So you may fall into the category of thinking Valentine's Day is silly...and it is in many ways.
I'm not quite sure where I sit with the matter but I will tell you that my perfect Valentine's day will be spent with my cute husband, eating take out Chinese food on the couch while watching a movie we rented. 


Oh and homemade chocolate shakes for dessert. yum 


So celebrate how you see fit, but rather than get caught up in who "invented" valentine's day...


remember who first loved you. 


We love because he first loved us.
1 John 4:19

2.07.2011

Where I've spent my days (lately)


So be prepared for a mess of jumbled photos and thoughts.
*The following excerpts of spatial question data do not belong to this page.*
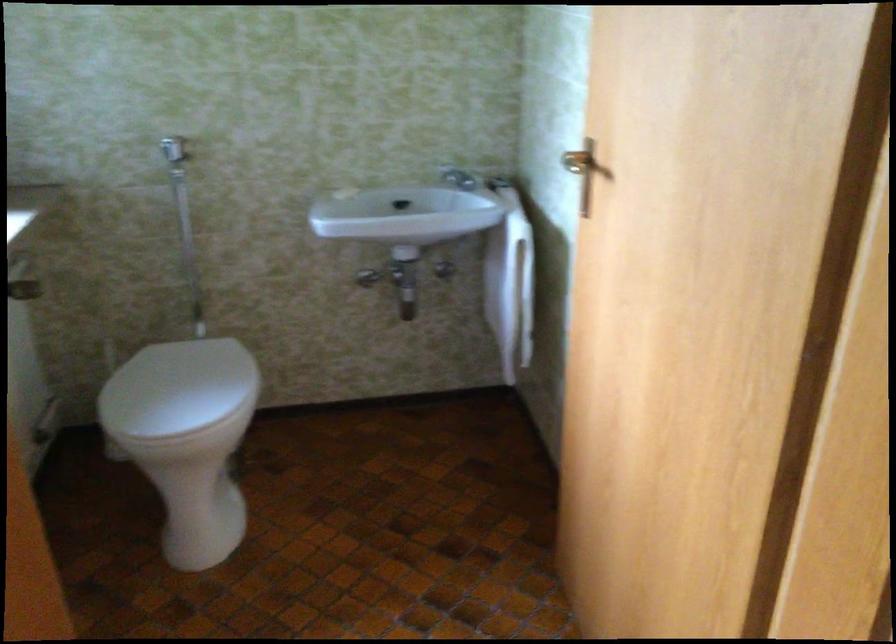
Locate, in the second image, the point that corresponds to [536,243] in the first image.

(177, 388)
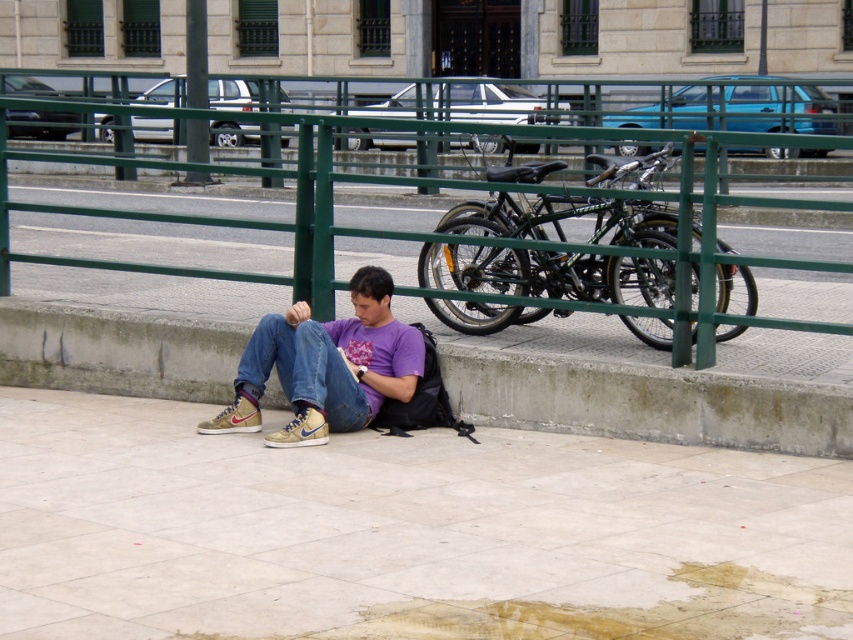
Question: Does smooth concrete pavement at lower center appear under matte purple shirt at center?

Choices:
 (A) no
 (B) yes

Answer: (B)

Question: Which point is farther to the camera?

Choices:
 (A) (459, 308)
 (B) (317, 269)
 (C) (276, 358)

Answer: (A)

Question: Estimate the real-world distances between objects in this image. Which object is farther from the shiny black bicycle at center?

Choices:
 (A) smooth concrete pavement at lower center
 (B) matte purple shirt at center

Answer: (A)

Question: Does concrete at lower left have a larger size compared to shiny black bicycle at center?

Choices:
 (A) no
 (B) yes

Answer: (A)

Question: Is shiny black bicycle at center wider than matte purple shirt at center?

Choices:
 (A) yes
 (B) no

Answer: (A)

Question: Which object is the farthest from the smooth concrete pavement at lower center?

Choices:
 (A) shiny black bicycle at center
 (B) green metal fence at center
 (C) concrete at lower left

Answer: (B)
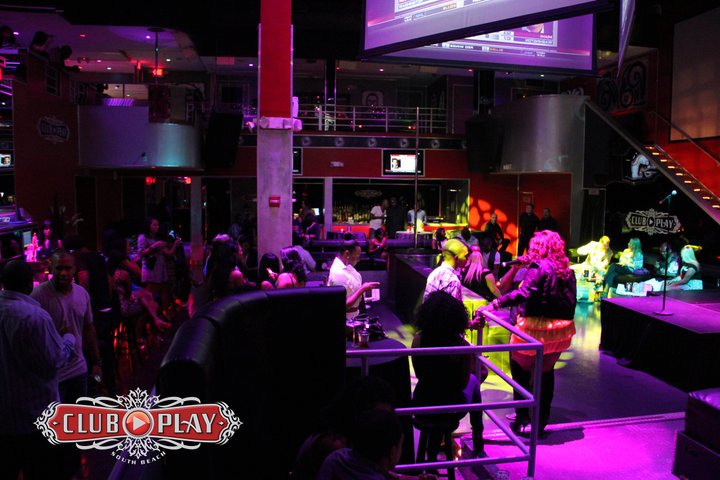
At what (x,y) coordinates should I click in order to perform the action: click on stairs. Please return your answer as a coordinate pair (x, y). Looking at the image, I should click on point(680,176).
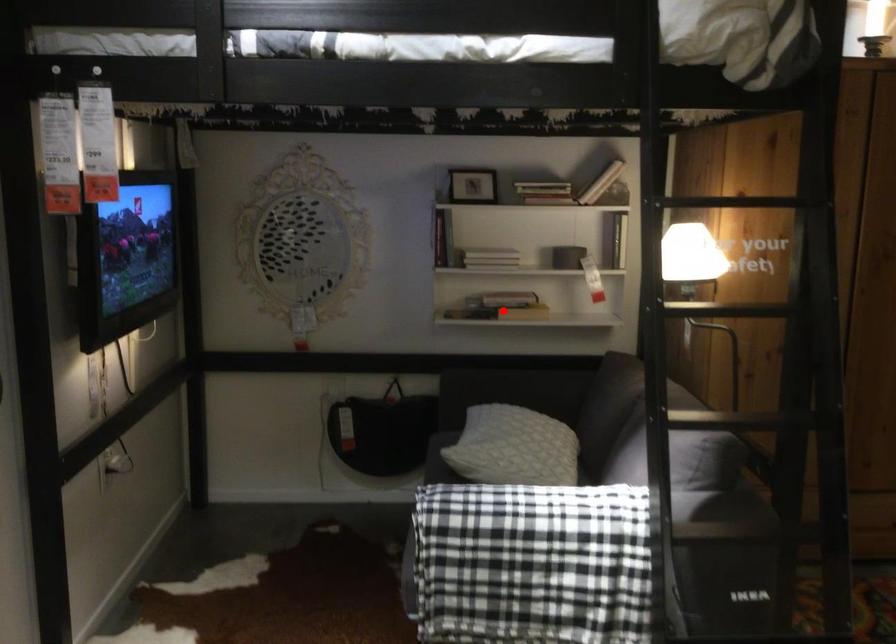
I have the afternoon off so get ready.

Coffee...check.

Photos uploaded....check.

Sunshine streaming in from my window....check.


1.
On Friday I drove to St.Paul to meet with my sister to pick up her dress. I can't show any pictures of her gorgeous dress but trust me it is perfect. There are a few photos of some details in the bridal shop though.













2.
Later that evening Ben and I headed over to our friend Bekah's new apartment to help her with the moving process. Zach and Ellie joined us later in the afternoon and to celebrate our moving success we went downtown to get some dinner at Ike's. After some delicious chocolate shakes, and amazing burgers we walked back to our car while appreciating the lack of wind in the city. 




(note: this was what Ben and Zach got...my burger was a little less intimidating)

3.
Saturday was spent bumming around the cities again and a few hours spent in IKEA. It's a good thing that this place is 4 hours away from where I am currently living because it's a dangerous place when on a budget. I was proud of myself however because I only purchased the few small items that I knew I needed to get before even entering the store. (no impulse buys = a successful IKEA trip haha). Bekah however had to make some tougher decisions because she was looking for a kitchen table, chairs, bookcase, etc. 




We ended our weekend with a little furniture assembly party that included Bob the bird singing in the background (Bekah was bird sitting for a week). On Sunday we had a late breakfast and then said our goodbyes and began the long drive back to the tundra.


2.03.2011

Thoughts.


Currently I am...

sipping on my second or maybe third cup of coffee.

reading and unable to stop.

trying to motivate myself to begin packing for the weekend.

ignoring that the dishwasher needs to be unloaded.

ignoring the fact that there is clothing in the dryer that needs to be put away before it wrinkles.

waiting for 12:00 to check for substitute jobs for next week.

enjoying the winter sunshine through our windows.

missing my husband who is at work right now.

making plans in my head for my sister's wedding shower next weekend.

2.01.2011

Someday...

I want to have a mostly white kitchen.